Amelie Lee ’23
Copy Editor Intern

When Frozen came out in 2013, middle-school me rewatched the movie three times in theaters, enraptured by the unforgettable music and emotional relationship of Anna and Elsa. Sitting in the Claremont movie theater six years later, surrounded by excited college students and a few dressed-up children, those enraptured feelings came back while watching Frozen II, whose gorgeous animation and unexpectedly heavy plot kept college-me just as compelled.

With dramatic family conflict and refreshingly sharp humor, Frozen II delivers what audiences loved from the original: an emotional tale of love, family and talking snowmen. While the story of Frozen didn’t necessarily need to be expanded, Disney’s most recent money-grab still creates a compelling story to watch on the big screen. The movie follows the sisters (Kristen Bell and Idina Menzel), Kristoff (Jonathan Groff), Olaf (Josh Gad) and Sven as they search for answers to Arendelle’s past, raising questions about their country’s treatment of the indiginous tribe Northuldra as they explore a magical forest with hostile nature spirits. While the plot wasn’t nearly as airtight and structured as the original, the additional complexities allow the audience to reconsider the morality of historical leadership—a surprisingly complicated theme in line with more adult Disney works such as “Thor Ragnarok” or “Captain Marvel.”

The first half of the movie was pleasantly paced, allowing the audience to figure out the woods’ mystery along with our beloved characters. Frozen II is visually gorgeous, with red and yellow leaves and icy oceans filling the big screen with truly beautiful animation of the world around Arendelle. I was completely hooked in the enchanted forest and the new characters it presented.

However, as the movie continued, I found myself wishing that some of the storyline were more fleshed out in the second half. As a two hour children’s movie, it’s difficult to expect every plot-point to be addressed, but I left the theater a bit unsatisfied with Kristoff’s character arc, with his problems magically disappearing as the story winds down from its climax. Additionally, while the idea of Arendelle having to sacrifice their country to repair damage to the Northuldra people was brought up, the movie never fully follows through, leaving a confusing moral lesson about reparations and the responsibility of historical predators. Predictably, the talking snowman and magical queen move quickly past this, with Frozen II spending more time on the movie’s sublime soundtrack instead.

While these new tracks will not become instant classics like “Love is an Open Door” and “Do You Want to Build a Snowman,” the soundtrack of Frozen II doesn’t disappoint, with catchy music that fits the storyline and stays in your head for days afterwards.
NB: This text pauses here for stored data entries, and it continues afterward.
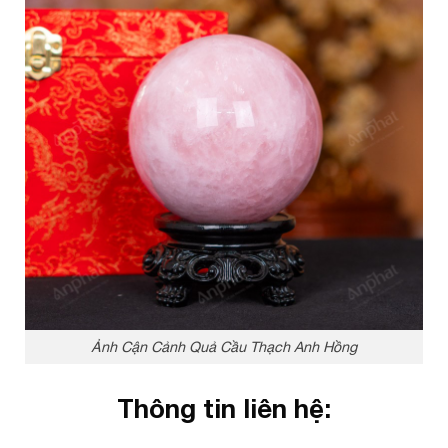
Ảnh Cận Cảnh Quả Cầu Thạch Anh Hồng
Thông tin liên hệ: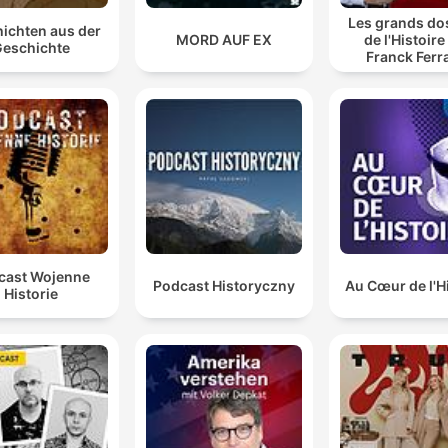
Les grands do
ichten aus der
MORD AUF EX
de l'Histoire
eschichte
Franck Ferr
cast Wojenne
Podcast Historyczny
Au Cœur de l'H
Historie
The movie starts with the enchanting lullaby “All is Found,” setting the stage for Anna and Elsa’s new mystical adventure. “Some Things Never Change” is a fantastic upbeat reintroduction to Arendelle, and Elsa’s two new solos showcase Menzels’ impressive range, rivaling the iconic “Let it Go.” However, Kristoff’s song is by far the most memorable, with “Lost in the Woods” causing non-stop laughter from the audience for the entirety of its performance. A perfectly cheesy 80’s power ballad complete with reindeer backup singers and dramatic boy band poses, the song is perhaps the most enjoyable moment of the entire movie.
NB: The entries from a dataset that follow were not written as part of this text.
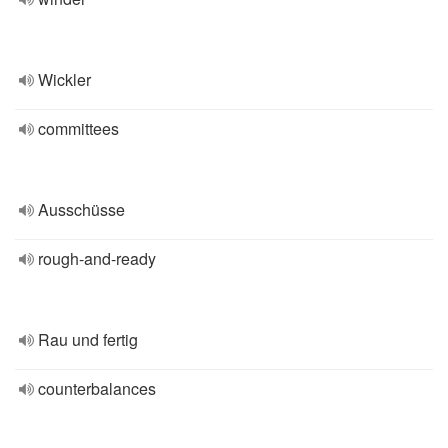
Wickler
committees
Ausschüsse
rough-and-ready
Rau und fertig
counterbalances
Kristoff’s scene is an example of Frozen II’s best quality: its humor. While Olaf was a slightly annoying quirky comic relief in the original, he steals the spotlight in the sequel— every scene he is in is hilarious. From reenacting the entirety of the original movie to his jokes about the crises of adulthood, Olaf is much more than a slapstick sidekick in the new movie, giving the movie’s adult audience witty and existential quips to enjoy.

Overall, Frozen II accomplished what it set out to do, building an intriguing new world for children to see their favorite characters in and painting it’s now-older audience a complex portrait of historical responsibility. While I might not be Disney’s target demographic, Frozen II left me just as excited and unbearably prone to bursting out in song as the first.